- Radhimë Location in Albania
- Coordinates: 40°19′29″N 19°16′26″E﻿ / ﻿40.3247°N 19.274°E
- Country: Albania
- County: Vlorë County
- Municipality: Orikum

Area
- • Total: 20 km^{2} (7.7 sq mi)
- Elevation: 165 m (541 ft)
- Website: www.radhima.eu

= Radhimë =

Village in Albania

Radhimë (also spelled Radhima) is a village in the municipality of Orikum, Vlorë County, in southern Albania. It is located on the western slopes of the Llogara Mountain, south of the city of Vlorë, and is known for agricultural production, especially citrus fruits, olives, and viticulture, as well as coastal tourism.

==History==
Archaeological finds in the area date back to the 3rd–2nd centuries BCE. The first recorded archaeological discovery occurred during World War I, when construction works in the Mavro Nero area uncovered large ceramic blocks, believed to have formed part of an ancient wall. These finds are housed in the Archaeological Museum of Vlorë and the National Museum in Tirana.

The earliest known appearance of the name "Radhimë" on a map dates to 1118. Following the death of Skanderbeg, the village is believed to have been a point of departure for Albanian migrants to southern Italy. Local place names and family names still reflect this historical link. Slavic toponyms such as Sello and Dremicë also appear in the area, dating from later periods. Until the Ottoman period, the village population was predominantly Catholic and Orthodox.

During Albania's independence movement and World War II, local residents contributed to national efforts.

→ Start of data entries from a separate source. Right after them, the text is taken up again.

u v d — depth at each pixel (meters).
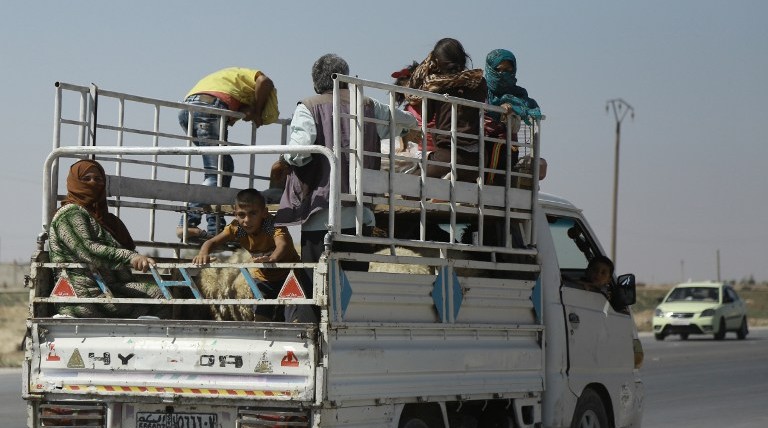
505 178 21.75
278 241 18.84
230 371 17.58
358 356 17.73
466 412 21.69
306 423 17.12
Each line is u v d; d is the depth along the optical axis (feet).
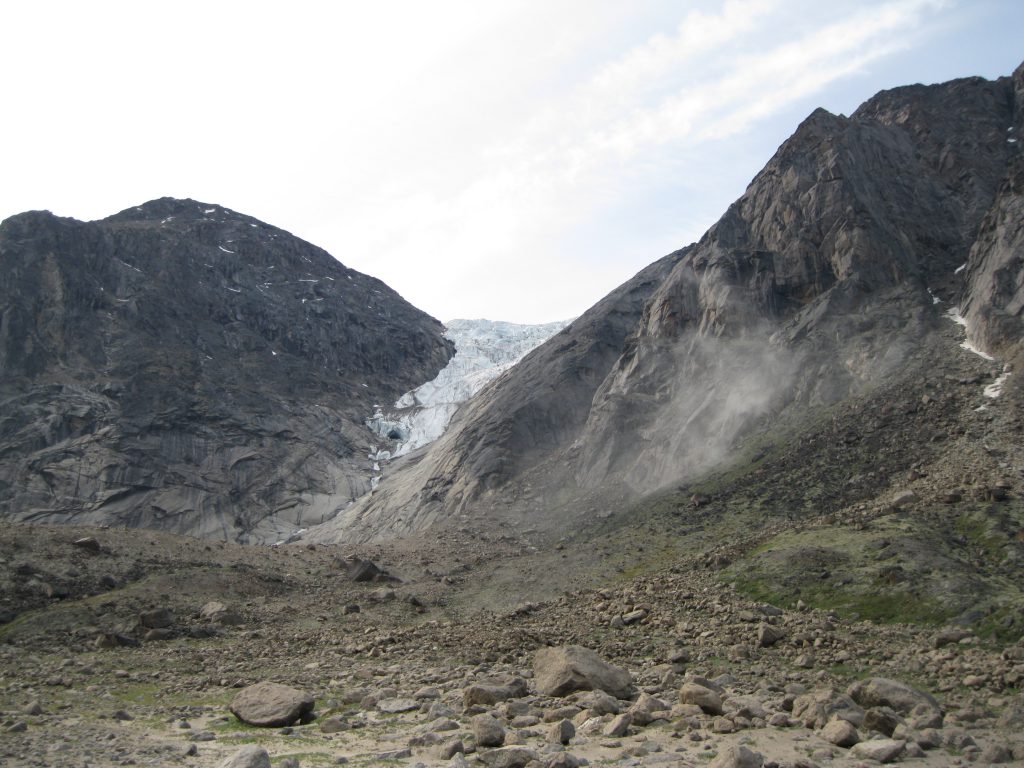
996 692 98.78
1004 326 268.82
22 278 581.12
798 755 72.90
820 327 329.52
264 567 254.47
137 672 136.87
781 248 379.76
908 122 444.14
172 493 486.79
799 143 416.67
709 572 186.39
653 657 128.36
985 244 310.65
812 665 118.21
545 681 103.35
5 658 150.51
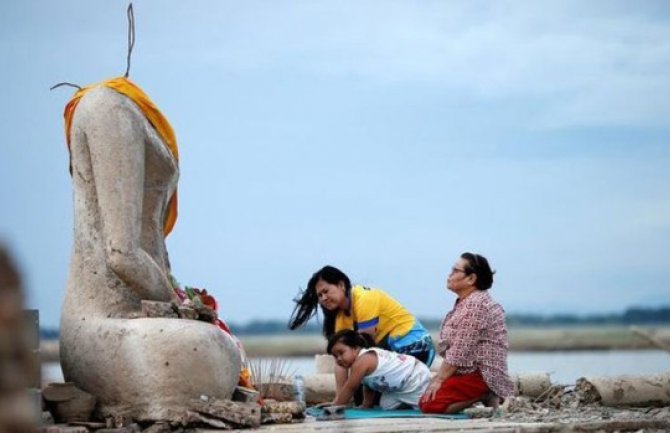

In 1956, a collective agricultural cooperative was formed, later merging with those in Tragjas and Dukat. Between 1968 and 1970, hillside terracing and deforestation occurred between Jonufër and Nisi, followed by the establishment of the "Rinia" agricultural enterprise. Vineyards replaced large areas of oak forest, and new settlers, particularly from the Mesaplik area, moved into the village. By 1975, Radhimë had about 80 households, subsequent decades saw expansion of residential areas.

==Geography==
Radhimë lies on the coastal plain and hills along the Ionian Sea, with an elevation between 150 and 180 metres above sea level. The traditional territory covers about 20 km² (2,000 hectares), with a maximum north–south length of 7.5 km and east–west width of 4.5 km. The coastline extends for approximately 7.45 km, from Ura e Vrizit to the mouth of the Izvor River. Historically, the area was considered part of Labëria, under the administration of the Kanina Vilayet and later the Sanjak of Vlorë.

==Climate==
The village has a Mediterranean climate, with mild winters and sunny, relatively cool summers.